■ **Exercise directions**
Select each line of the listing below that contains the string "taking", treating uppercase and lowercase letters as different.

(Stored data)
+ + +

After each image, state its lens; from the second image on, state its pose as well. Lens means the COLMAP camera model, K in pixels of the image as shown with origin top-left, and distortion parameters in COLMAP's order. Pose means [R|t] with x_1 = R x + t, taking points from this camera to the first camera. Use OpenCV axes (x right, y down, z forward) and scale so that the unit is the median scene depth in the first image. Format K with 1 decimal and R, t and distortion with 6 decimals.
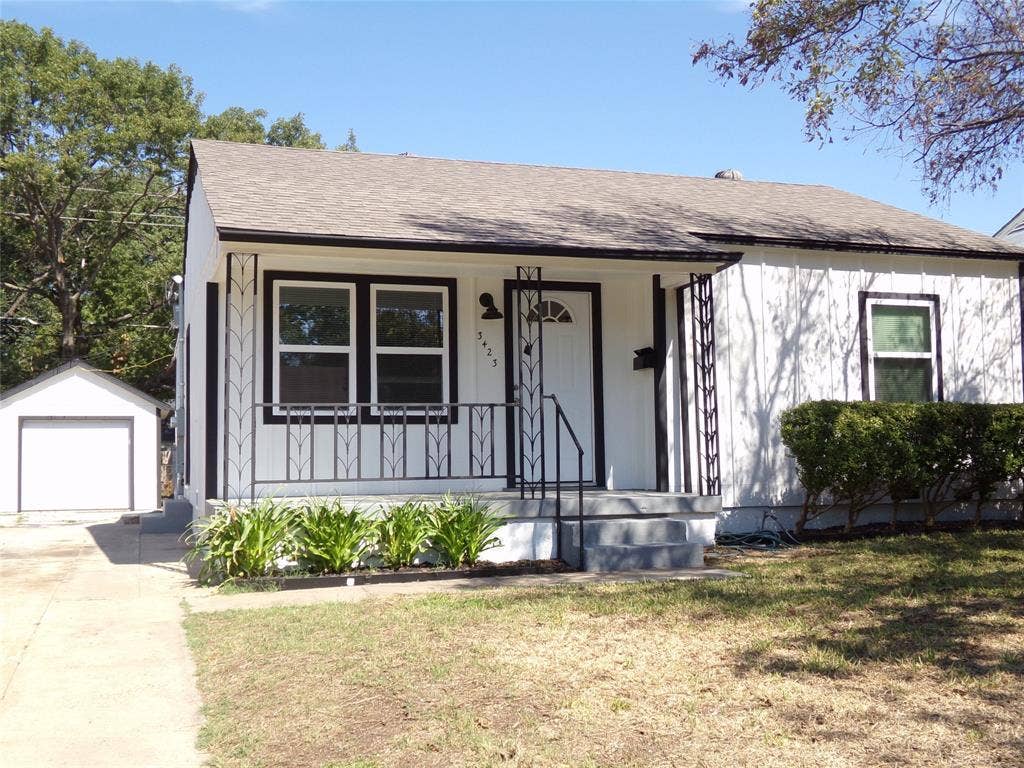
lens RADIAL K [[1073.0, 0, 512.0], [0, 1073.0, 384.0], [0, 0, 1]] dist [-0.004416, 0.011818]
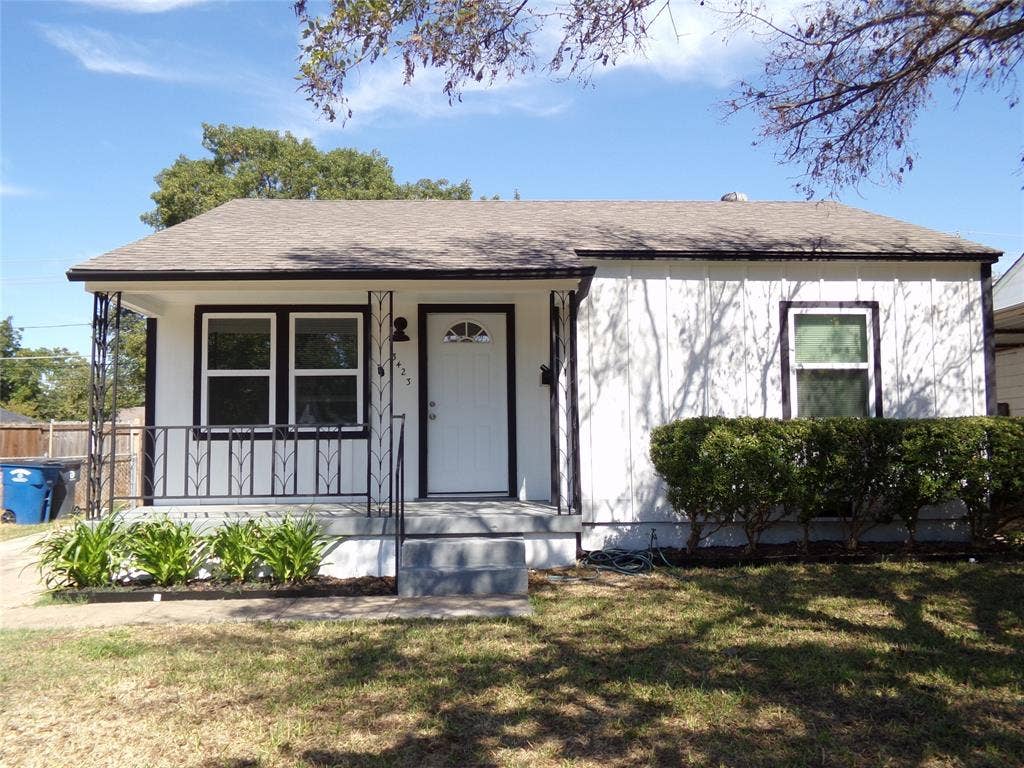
lens RADIAL K [[805.3, 0, 512.0], [0, 805.3, 384.0], [0, 0, 1]] dist [0.008286, -0.001939]
pose [[0.963962, -0.013977, -0.265673, 0.289429], [0.013741, 0.999902, -0.002748, -0.013275], [0.265685, -0.001002, 0.964059, 0.238116]]
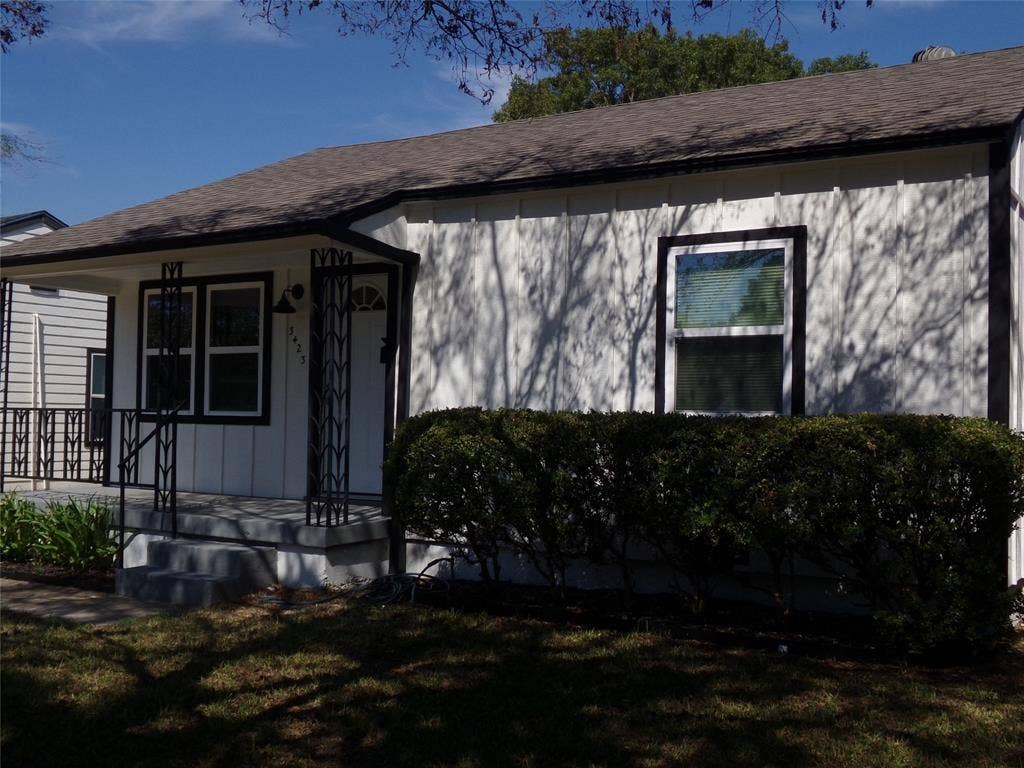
lens RADIAL K [[1143.5, 0, 529.3], [0, 1143.5, 385.5], [0, 0, 1]] dist [0.127709, -0.536076]
pose [[0.637801, 0.002403, -0.770197, 0.833620], [0.029594, 0.999180, 0.027624, -0.018459], [0.769632, -0.040412, 0.637207, 0.502072]]
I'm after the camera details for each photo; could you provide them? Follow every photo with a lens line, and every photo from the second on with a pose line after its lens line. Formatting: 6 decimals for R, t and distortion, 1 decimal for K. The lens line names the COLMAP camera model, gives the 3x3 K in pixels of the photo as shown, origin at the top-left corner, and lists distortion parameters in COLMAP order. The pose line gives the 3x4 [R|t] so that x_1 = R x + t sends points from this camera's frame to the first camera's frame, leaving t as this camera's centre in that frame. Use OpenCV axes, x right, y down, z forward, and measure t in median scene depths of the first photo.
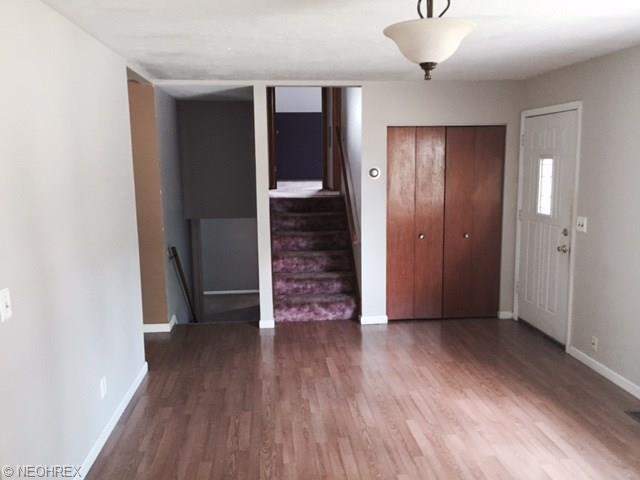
lens RADIAL K [[546.1, 0, 345.1], [0, 546.1, 241.8], [0, 0, 1]] dist [0.058957, -0.072413]
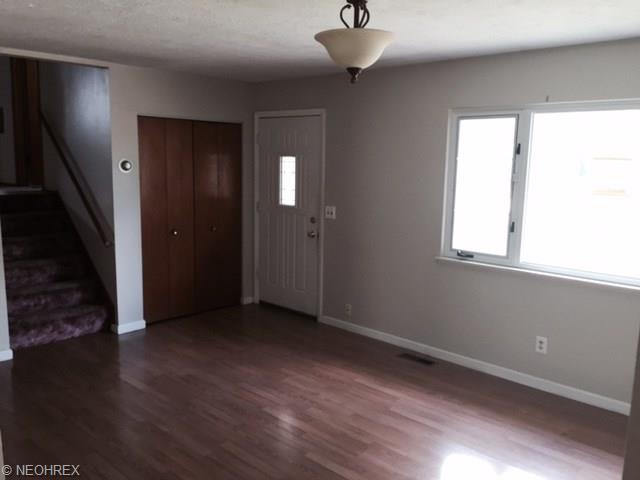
lens RADIAL K [[546.1, 0, 321.0], [0, 546.1, 238.1], [0, 0, 1]] dist [0.058957, -0.072413]
pose [[0.756667, -0.072920, 0.649722, -0.293422], [0.068567, 0.997131, 0.032057, -0.012884], [-0.650195, 0.020293, 0.759496, 0.091946]]
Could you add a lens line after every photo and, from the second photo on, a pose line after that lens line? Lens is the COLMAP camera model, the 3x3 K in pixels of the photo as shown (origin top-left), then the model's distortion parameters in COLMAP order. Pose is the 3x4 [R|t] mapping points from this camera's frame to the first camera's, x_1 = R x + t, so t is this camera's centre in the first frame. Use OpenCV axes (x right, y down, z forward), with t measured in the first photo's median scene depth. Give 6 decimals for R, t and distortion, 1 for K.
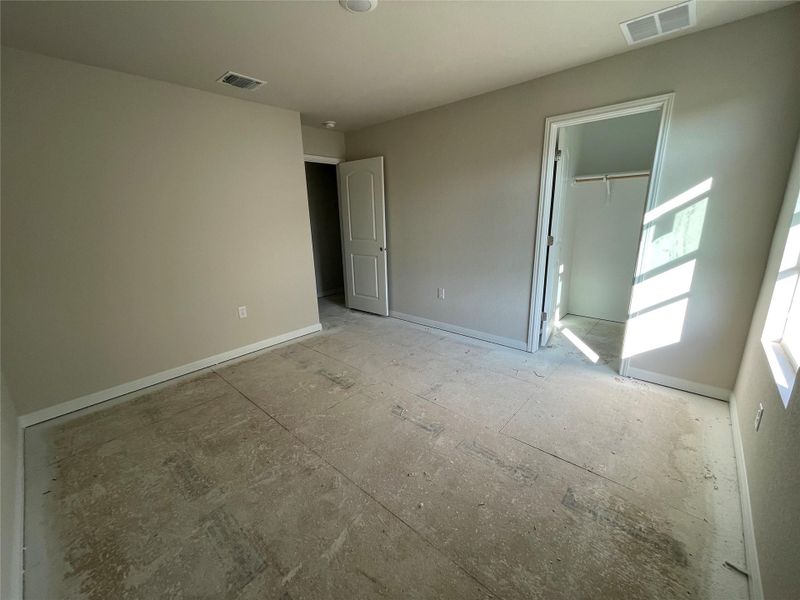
lens RADIAL K [[328.3, 0, 398.3], [0, 328.3, 297.8], [0, 0, 1]] dist [0.000612, 0.000238]
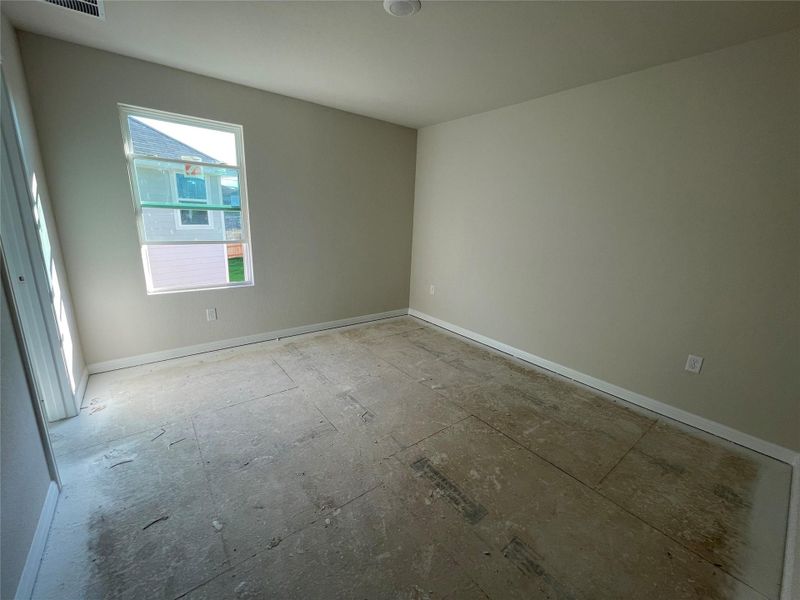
lens RADIAL K [[328.3, 0, 398.3], [0, 328.3, 297.8], [0, 0, 1]] dist [0.000612, 0.000238]
pose [[-0.984522, -0.050318, 0.167882, -0.279985], [0.034461, 0.883621, 0.466934, -0.493042], [-0.171839, 0.465492, -0.868210, 1.975386]]
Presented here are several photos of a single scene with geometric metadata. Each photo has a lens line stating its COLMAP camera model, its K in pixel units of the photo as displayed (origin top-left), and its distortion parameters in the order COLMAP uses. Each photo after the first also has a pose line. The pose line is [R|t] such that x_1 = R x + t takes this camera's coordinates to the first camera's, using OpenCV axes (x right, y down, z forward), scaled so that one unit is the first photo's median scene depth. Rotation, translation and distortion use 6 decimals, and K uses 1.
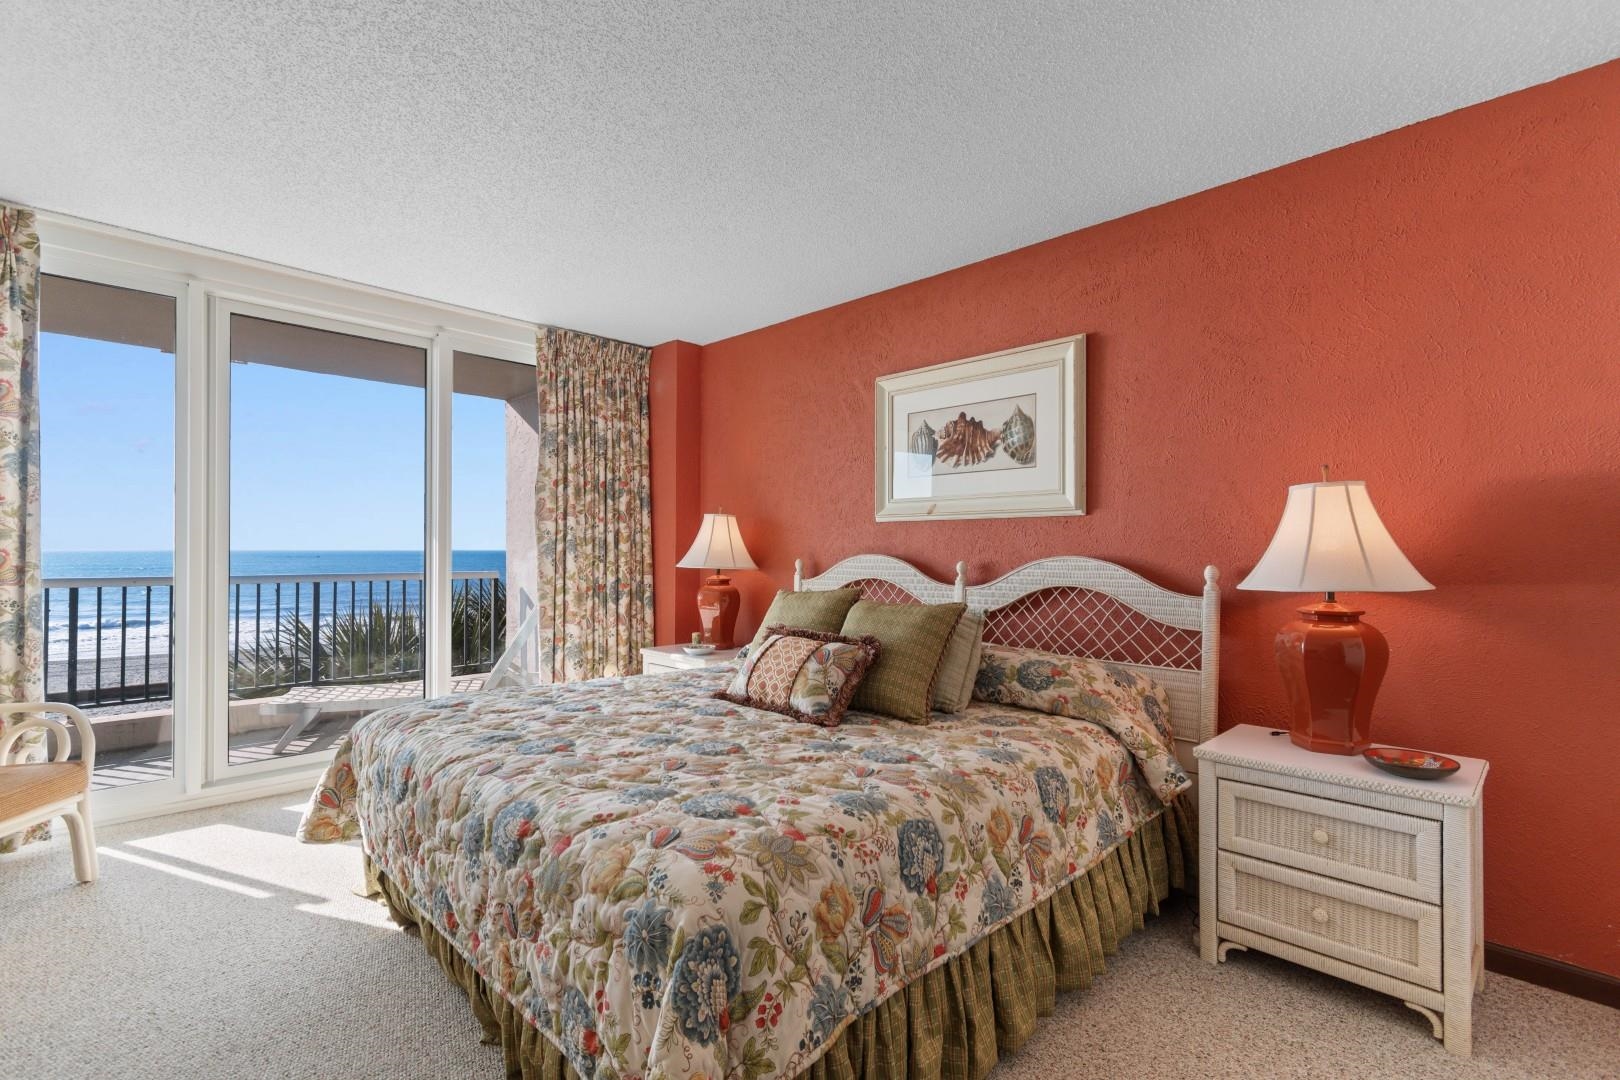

+ + +

■ **Task response**
After each image, state its lens; from the second image on, state its pose as well. Lens means the COLMAP camera model, K in pixels of the image as shown with origin top-left, and distortion parameters in COLMAP's order. Pose means [R|t] with x_1 = R x + t, taking points from this camera to the first camera. Use OpenCV axes (x right, y down, z forward) and scale so that the unit is the median scene depth in the first image. Format K with 1 decimal and R, t and distortion with 6 decimals.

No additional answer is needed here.